From The San Francisco Chronicle, June 29 2012:

What a relief. President Obama’s landmark health care law stands – a win for the White House and millions of uninsured Americans. But there’s something else in the Supreme Court’s 5-4 decision: the justices stuck with constitutional issues and left the policy choice to Congress.

Few decisions were as heavily anticipated as this one. Would the Republican-appointed justices band together and strike down or hamstring the Affordable Care Act in ways that would deepen an angry debate? The court’s own reputation as a dispassionate oracle of legal thinking was on the line.
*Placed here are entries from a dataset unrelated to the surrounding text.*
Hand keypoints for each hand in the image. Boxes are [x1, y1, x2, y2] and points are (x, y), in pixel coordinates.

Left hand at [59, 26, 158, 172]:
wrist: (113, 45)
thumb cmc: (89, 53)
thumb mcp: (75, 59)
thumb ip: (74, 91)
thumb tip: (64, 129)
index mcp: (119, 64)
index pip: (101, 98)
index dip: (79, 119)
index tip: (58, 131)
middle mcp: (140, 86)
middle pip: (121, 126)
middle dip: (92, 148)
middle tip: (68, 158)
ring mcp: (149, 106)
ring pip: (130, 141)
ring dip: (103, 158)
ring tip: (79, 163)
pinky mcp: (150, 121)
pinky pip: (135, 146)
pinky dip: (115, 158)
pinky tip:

Chief Justice John Roberts rode to the rescue and settled the issue. He flipped from the conservative column to join four bedrock liberals on the nine-member court. He not only preserved the law but also the court’s image as objective arbiter of constitutional principles.

At the heart of the ruling was the individual mandate. The provision obliges the uninsured who can pay to purchase a policy. Pro and con arguments had centered mainly on the so-called Commerce Clause, which allows Congress to regulate interstate business. Was Obamacare in line with this concept or was it a far-fetched extension?

Roberts sidestepped this debate with a plainer interpretation. The mandate was actually a tax, and Congress surely has the power to enact all such levies. As a constitutional issue, Roberts found no problem with Congress’ action.

The announcement was at 10:07, and the GCP event was set for 10 am to 2 pm Eastern time (14 to 20 GMT). The result is Chisquare 21854.225 on 21600 df, for p = 0.111 and Z = 1.222.

Supreme Court Affirms Obamacare Mandate

It is important to keep in mind that we have only a tiny statistical effect, so that it is always hard to distinguish signal from noise. This means that every success might be largely driven by chance, and every null might include a real signal overwhelmed by noise. In the long run, a real effect can be identified only by patiently accumulating replications of similar analyses.